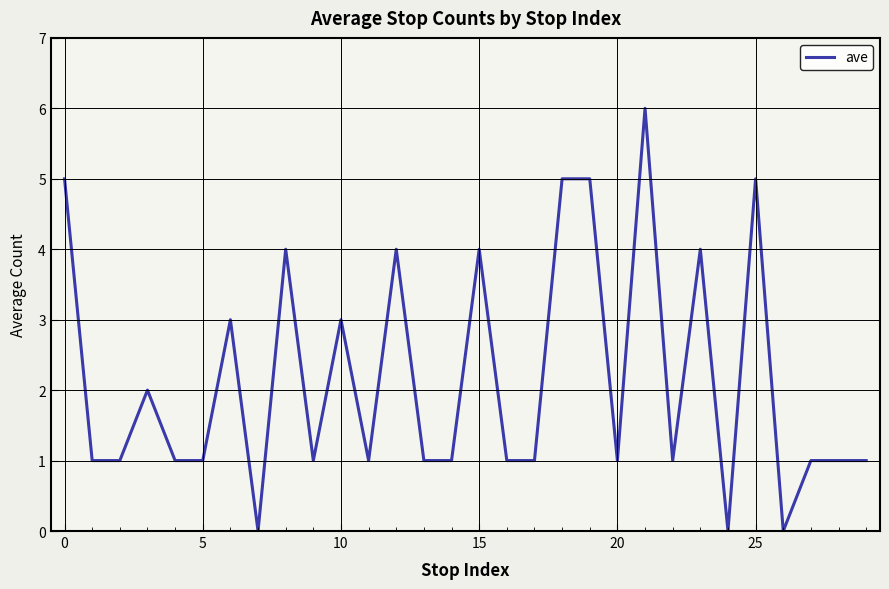

Reading right to left, what are all the values shown in this chart?

1	1	1	0	5	0	4	1	6	1	5	5	1	1	4	1	1	4	1	3	1	4	0	3	1	1	2	1	1	5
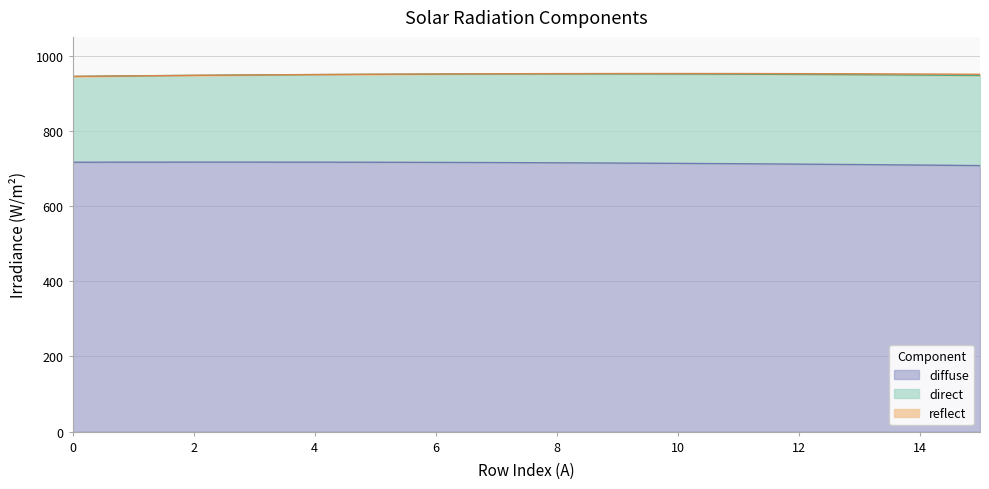

The value of total at 14 is 951.2. True or false?

True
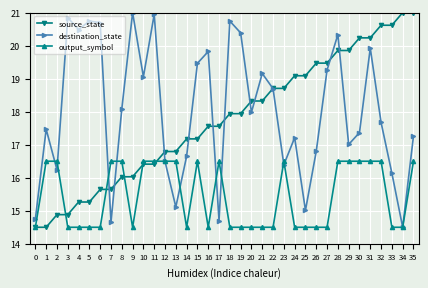

At 6, list the series in order from smallest to largest.

output_symbol, source_state, destination_state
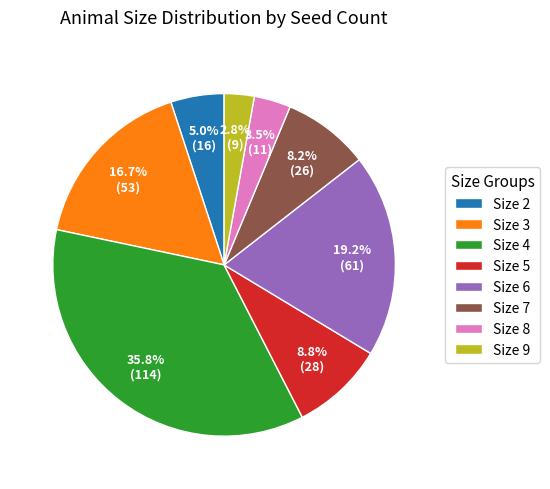

Combined, do Size 6 and Size 5 account for over 50%?

No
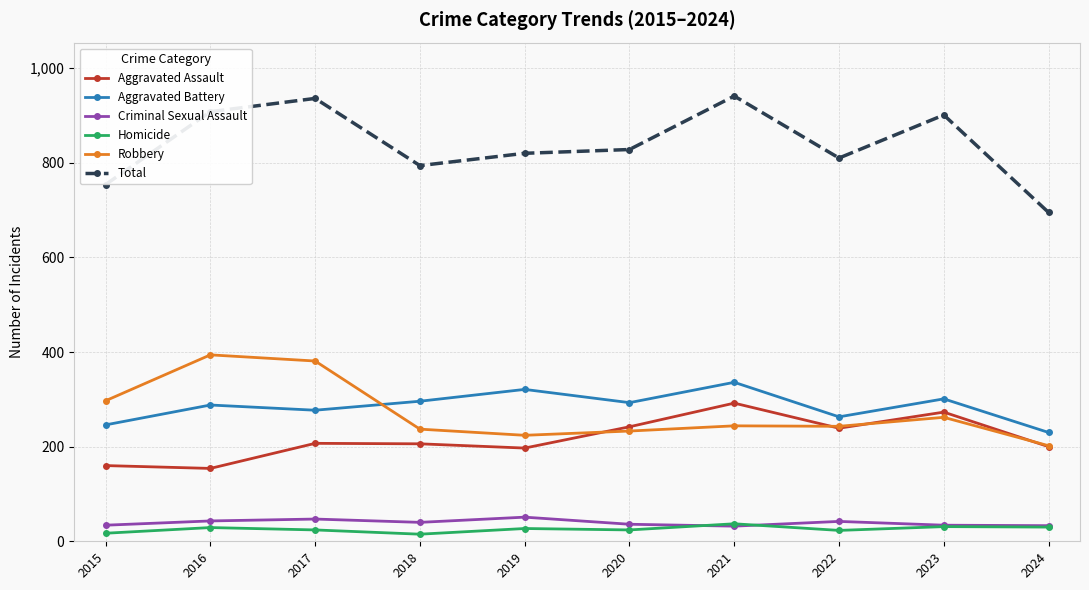

The Aggravated Assault series shows 309 at 2019. True or false?

False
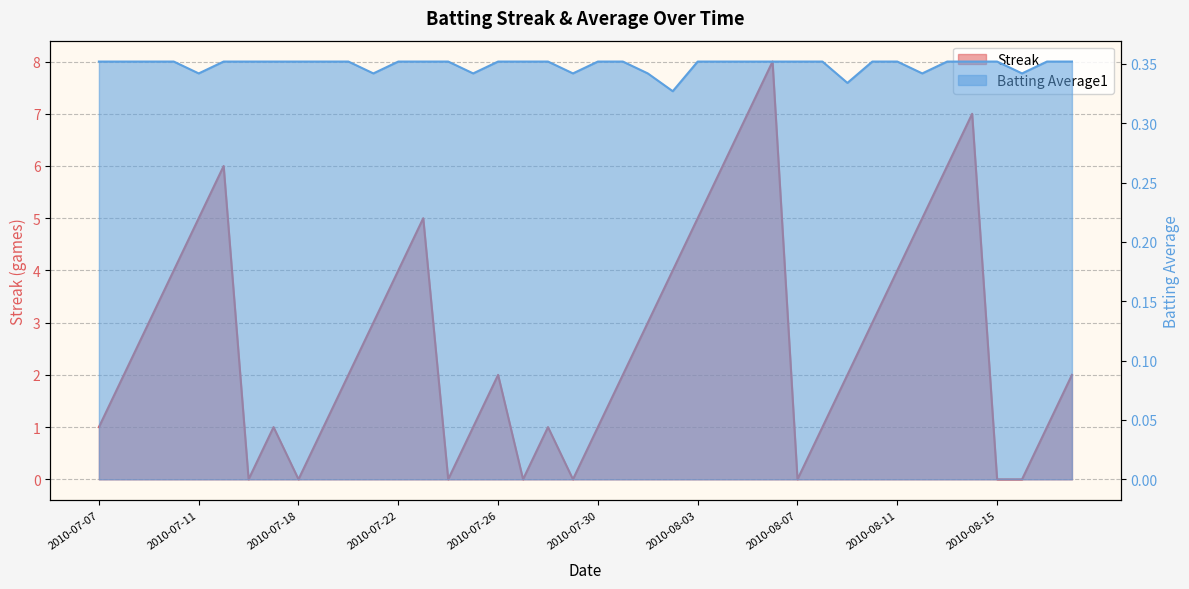

Which category has the highest value in the Streak series?

2010-08-06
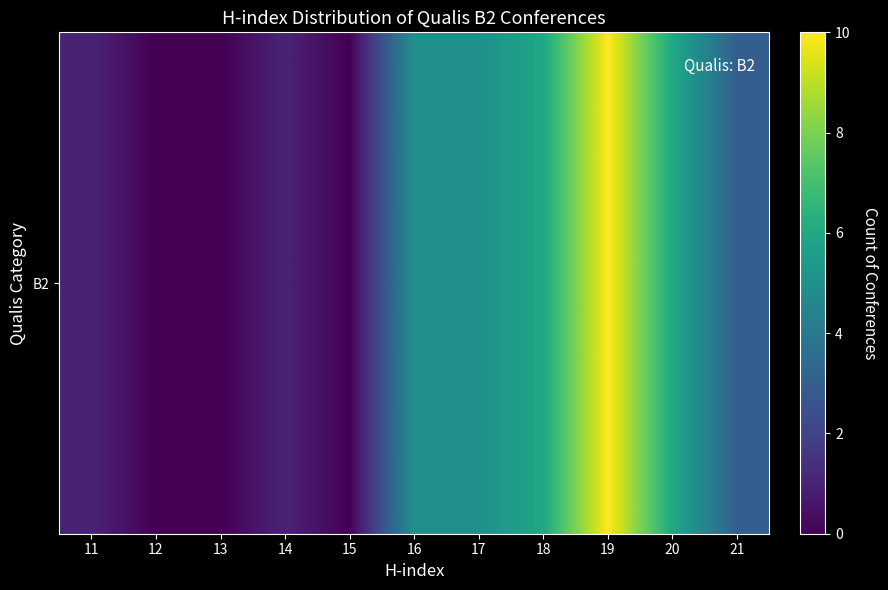

Is it true that the value at 19 is 3?

False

**DOEL OPDRACHT:** Vervang in alle items hierboven "series" door "data series" en laat verder alles ongewijzigd. Neem de afbeeldingen niet op in je antwoord.

**RESULTAAT:**
Reading right to left, what are all the values shown in this chart?

1	1	1	0	5	0	4	1	6	1	5	5	1	1	4	1	1	4	1	3	1	4	0	3	1	1	2	1	1	5

The value of total at 14 is 951.2. True or false?

True

At 6, list the data series in order from smallest to largest.

output_symbol, source_state, destination_state

Combined, do Size 6 and Size 5 account for over 50%?

No

The Aggravated Assault data series shows 309 at 2019. True or false?

False

Which category has the highest value in the Streak data series?

2010-08-06

Is it true that the value at 19 is 3?

False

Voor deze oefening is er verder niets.